2 subtle problems on calculating this integral

$\newcommand{\arcsec}{\operatorname{arcsec}}$ Well, arcsecant is nasty, and I personally try to avoid it at any cost!

Now, the same but on a more serious note. There are two competing definitions of the arcsecanrt function. When you use this function (and I still suggest that you don't!), then you have to be clear as to which of the two conventions you're using, and then you have to stay consistent with that convention.

• One option is to define the range of $\arcsec$ as $\color{blue}{\left[0,\frac{\pi}{2}\right)\cup\left(\frac{\pi}{2},\pi\right]}$. The advantage is that it's consistent with the formula $\arcsec(x)=\arccos(1/x)$. But in this case, that radical simplifies differently, with an absolute value: $\sqrt{\sec(t)-1}=|\tan(t)|$, to make sure that it's true for all $t\in\left[0,\frac{\pi}{2}\right)\cup\left(\frac{\pi}{2},\pi\right]$.

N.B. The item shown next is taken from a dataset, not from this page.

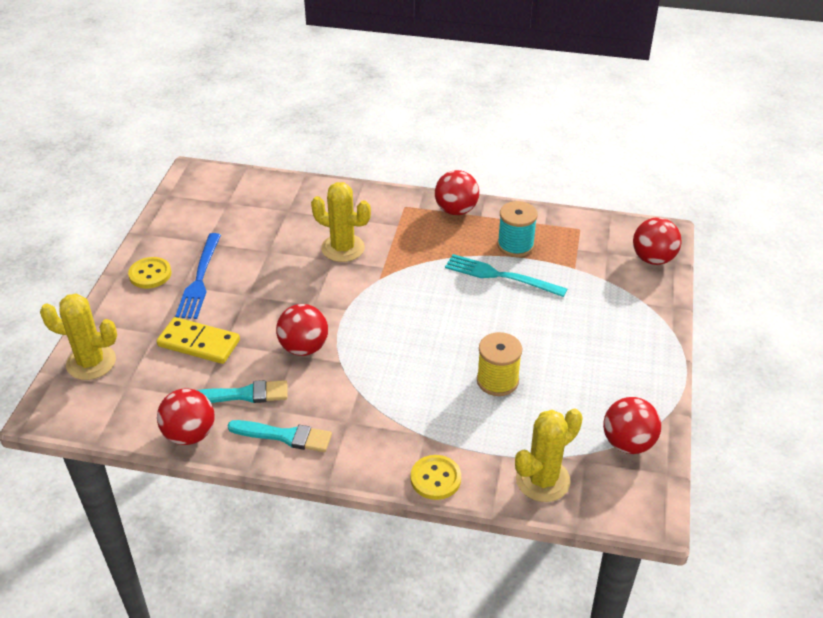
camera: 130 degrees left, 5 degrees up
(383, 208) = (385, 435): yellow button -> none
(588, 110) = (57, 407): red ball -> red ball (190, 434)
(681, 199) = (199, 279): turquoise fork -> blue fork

• Another option is to define the range of $\arcsec$ as $\color{blue}{\left[0,\frac{\pi}{2}\right)\cup\left[\pi,\frac{3\pi}{2}\right)}$. The advantage is that now it's easier to simplify that radical: $\sqrt{\sec(t)-1}=\tan(t)$ for all $t\in\left[0,\frac{\pi}{2}\right)\cup\left[\pi,\frac{3\pi}{2}\right)$. But we don't have the relation ``$\arcsec(x)=\arccos(1/x)$'' anymore, because of the different ranges of these two functions in this case.

If you use the first convention, then simplifying the square root produces that absolute value. If you use the second convention, then you made a mistake when converting from $\arcsec$ to $\arccos$. Fixing that mistake will introduce the absolute value at this point.

In the second case of your attempt in the Edit, you have $t\in(\frac\pi2, \pi]$ and $u = a\sec t \in (-\infty, -a]$. Then, we have $t-\frac\pi2 \in [0,\frac\pi2)$ and

$$\sin(t-\frac{\pi}2) = -\cos t =-\frac1{\sec t} =-\frac a{u}=\frac a{|u|}$$

which leads to

$$ t -\frac\pi2= \sin^{-1}\frac a{|u|}$$

Now, apply the identity $\sin^{-1} x + \cos^{-1}x = \frac\pi2$ to express $t$ as

$$t = \pi - \cos^{-1}\frac 1{|u|}$$

Then, plug the result into the integral for $u \in (-\infty, -a]$

$$\int\frac{\sqrt{u^2-a^2}}{u}du= - a\tan t + at = \sqrt{u^2-a^2} -a\cos^{-1}\frac a{|u|}+ a\pi+C$$

where the constant term $a\pi$ is to be absorbed in $C$. Moreover, note that

$$\arccos(\frac{a}{u}) \ne -\arccos(\frac{a}{-u})$$

Instead, they differ by the constant $\pi$,

$$\arccos(\frac{a}{u}) = \pi - \arccos(\frac{a}{-u})$$